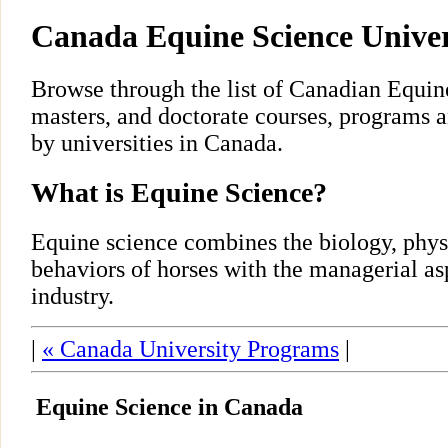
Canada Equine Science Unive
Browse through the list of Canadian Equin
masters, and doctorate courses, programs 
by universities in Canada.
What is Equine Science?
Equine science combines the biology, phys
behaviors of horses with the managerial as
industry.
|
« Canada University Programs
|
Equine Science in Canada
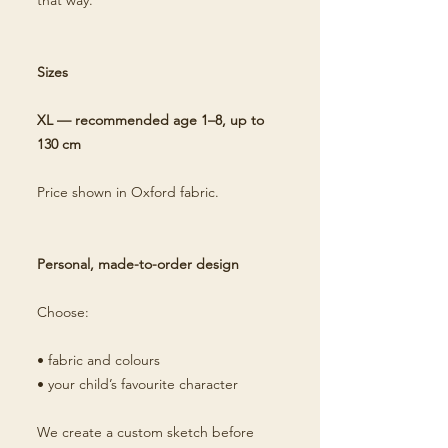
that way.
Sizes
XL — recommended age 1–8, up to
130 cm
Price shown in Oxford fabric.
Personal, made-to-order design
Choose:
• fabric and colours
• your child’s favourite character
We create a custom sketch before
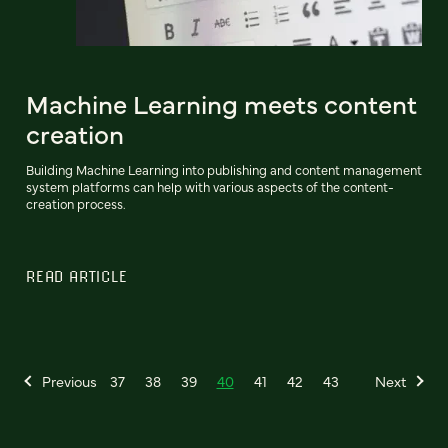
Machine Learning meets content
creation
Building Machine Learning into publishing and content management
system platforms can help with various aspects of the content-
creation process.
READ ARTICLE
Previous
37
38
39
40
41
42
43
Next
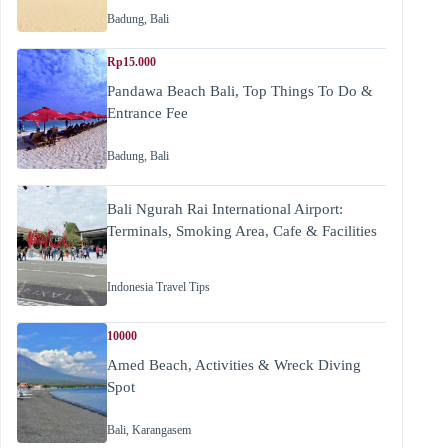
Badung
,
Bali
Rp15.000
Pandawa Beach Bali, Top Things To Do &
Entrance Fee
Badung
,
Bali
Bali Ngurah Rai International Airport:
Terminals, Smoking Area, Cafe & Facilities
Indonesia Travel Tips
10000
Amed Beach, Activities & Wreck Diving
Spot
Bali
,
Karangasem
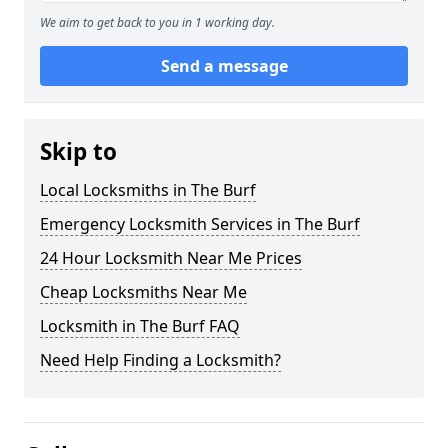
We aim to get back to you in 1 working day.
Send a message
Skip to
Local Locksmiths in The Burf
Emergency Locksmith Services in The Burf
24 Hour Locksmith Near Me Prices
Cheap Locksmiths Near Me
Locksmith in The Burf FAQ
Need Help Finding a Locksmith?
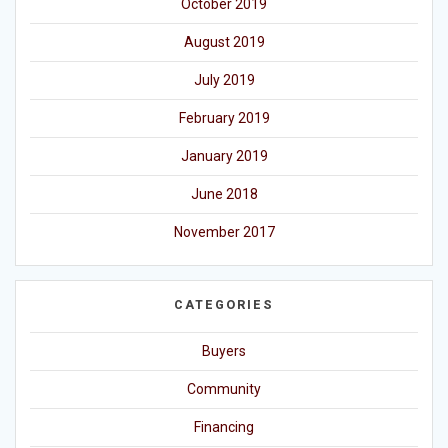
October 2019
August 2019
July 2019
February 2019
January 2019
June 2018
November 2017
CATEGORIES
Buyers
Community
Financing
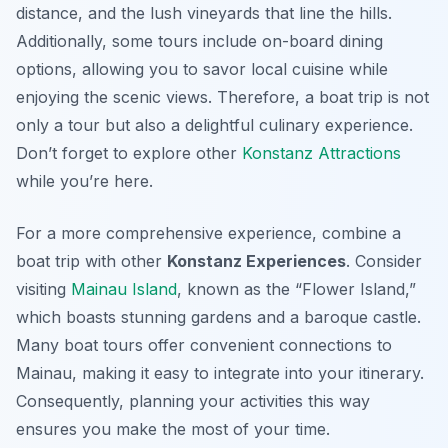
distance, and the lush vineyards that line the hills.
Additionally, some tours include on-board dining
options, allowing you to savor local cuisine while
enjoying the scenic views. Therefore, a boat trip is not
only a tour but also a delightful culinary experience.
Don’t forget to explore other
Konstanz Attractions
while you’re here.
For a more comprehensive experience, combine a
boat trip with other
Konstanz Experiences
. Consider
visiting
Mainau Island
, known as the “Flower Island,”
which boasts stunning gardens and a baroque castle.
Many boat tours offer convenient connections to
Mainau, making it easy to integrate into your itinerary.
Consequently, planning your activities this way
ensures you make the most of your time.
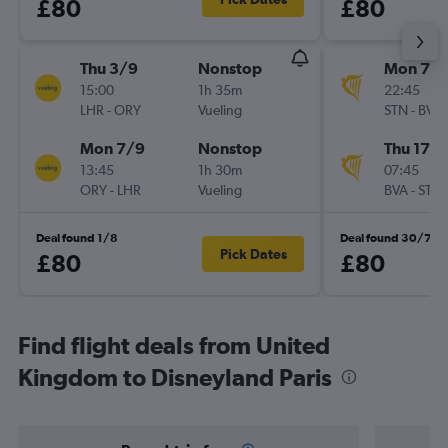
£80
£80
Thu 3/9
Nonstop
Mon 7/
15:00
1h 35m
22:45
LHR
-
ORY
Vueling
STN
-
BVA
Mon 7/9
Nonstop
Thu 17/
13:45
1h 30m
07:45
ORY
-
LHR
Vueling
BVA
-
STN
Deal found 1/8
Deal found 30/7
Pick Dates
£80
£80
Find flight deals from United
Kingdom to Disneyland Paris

━━━━━━

● Action item
Extract the text of every item above line by line, keeping each line word for word and in its original order. Leave the pictures out of your answer.

● Answer
Canada Equine Science Unive
Browse through the list of Canadian Equin
masters, and doctorate courses, programs 
by universities in Canada.
What is Equine Science?
Equine science combines the biology, phys
behaviors of horses with the managerial as
industry.
|
« Canada University Programs
|
Equine Science in Canada
that way.
Sizes
XL — recommended age 1–8, up to
130 cm
Price shown in Oxford fabric.
Personal, made-to-order design
Choose:
• fabric and colours
• your child’s favourite character
We create a custom sketch before
Machine Learning meets content
creation
Building Machine Learning into publishing and content management
system platforms can help with various aspects of the content-
creation process.
READ ARTICLE
Previous
37
38
39
40
41
42
43
Next
Badung
,
Bali
Rp15.000
Pandawa Beach Bali, Top Things To Do &
Entrance Fee
Badung
,
Bali
Bali Ngurah Rai International Airport:
Terminals, Smoking Area, Cafe & Facilities
Indonesia Travel Tips
10000
Amed Beach, Activities & Wreck Diving
Spot
Bali
,
Karangasem
We aim to get back to you in 1 working day.
Send a message
Skip to
Local Locksmiths in The Burf
Emergency Locksmith Services in The Burf
24 Hour Locksmith Near Me Prices
Cheap Locksmiths Near Me
Locksmith in The Burf FAQ
Need Help Finding a Locksmith?
October 2019
August 2019
July 2019
February 2019
January 2019
June 2018
November 2017
CATEGORIES
Buyers
Community
Financing
distance, and the lush vineyards that line the hills.
Additionally, some tours include on-board dining
options, allowing you to savor local cuisine while
enjoying the scenic views. Therefore, a boat trip is not
only a tour but also a delightful culinary experience.
Don’t forget to explore other
Konstanz Attractions
while you’re here.
For a more comprehensive experience, combine a
boat trip with other
Konstanz Experiences
. Consider
visiting
Mainau Island
, known as the “Flower Island,”
which boasts stunning gardens and a baroque castle.
Many boat tours offer convenient connections to
Mainau, making it easy to integrate into your itinerary.
Consequently, planning your activities this way
ensures you make the most of your time.
£80
£80
Thu 3/9
Nonstop
Mon 7/
15:00
1h 35m
22:45
LHR
-
ORY
Vueling
STN
-
BVA
Mon 7/9
Nonstop
Thu 17/
13:45
1h 30m
07:45
ORY
-
LHR
Vueling
BVA
-
STN
Deal found 1/8
Deal found 30/7
Pick Dates
£80
£80
Find flight deals from United
Kingdom to Disneyland Paris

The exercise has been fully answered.